# Data in this exercise:
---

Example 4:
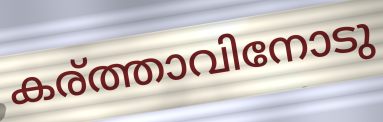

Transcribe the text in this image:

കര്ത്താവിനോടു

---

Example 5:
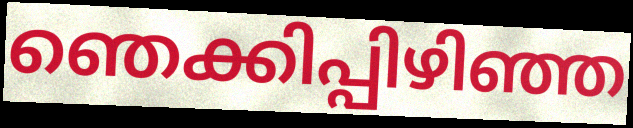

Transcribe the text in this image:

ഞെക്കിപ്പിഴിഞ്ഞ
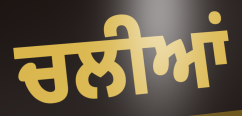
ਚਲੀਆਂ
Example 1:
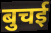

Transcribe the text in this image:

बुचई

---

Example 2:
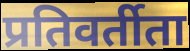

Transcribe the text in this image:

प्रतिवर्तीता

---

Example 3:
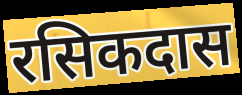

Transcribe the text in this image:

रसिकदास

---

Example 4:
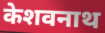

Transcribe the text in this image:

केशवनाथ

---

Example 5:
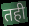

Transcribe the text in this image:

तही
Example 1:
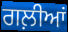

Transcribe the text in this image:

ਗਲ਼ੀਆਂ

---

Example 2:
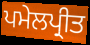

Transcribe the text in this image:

# Requirement:
Each record should be written out again exactly, though without its pictures.

# Output:
---

Example 4:

Transcribe the text in this image:

കര്ത്താവിനോടു

---

Example 5:

Transcribe the text in this image:

ഞെക്കിപ്പിഴിഞ്ഞ
ਚਲੀਆਂ
Example 1:

Transcribe the text in this image:

बुचई

---

Example 2:

Transcribe the text in this image:

प्रतिवर्तीता

---

Example 3:

Transcribe the text in this image:

रसिकदास

---

Example 4:

Transcribe the text in this image:

केशवनाथ

---

Example 5:

Transcribe the text in this image:

तही
Example 1:

Transcribe the text in this image:

ਗਲ਼ੀਆਂ

---

Example 2:

Transcribe the text in this image:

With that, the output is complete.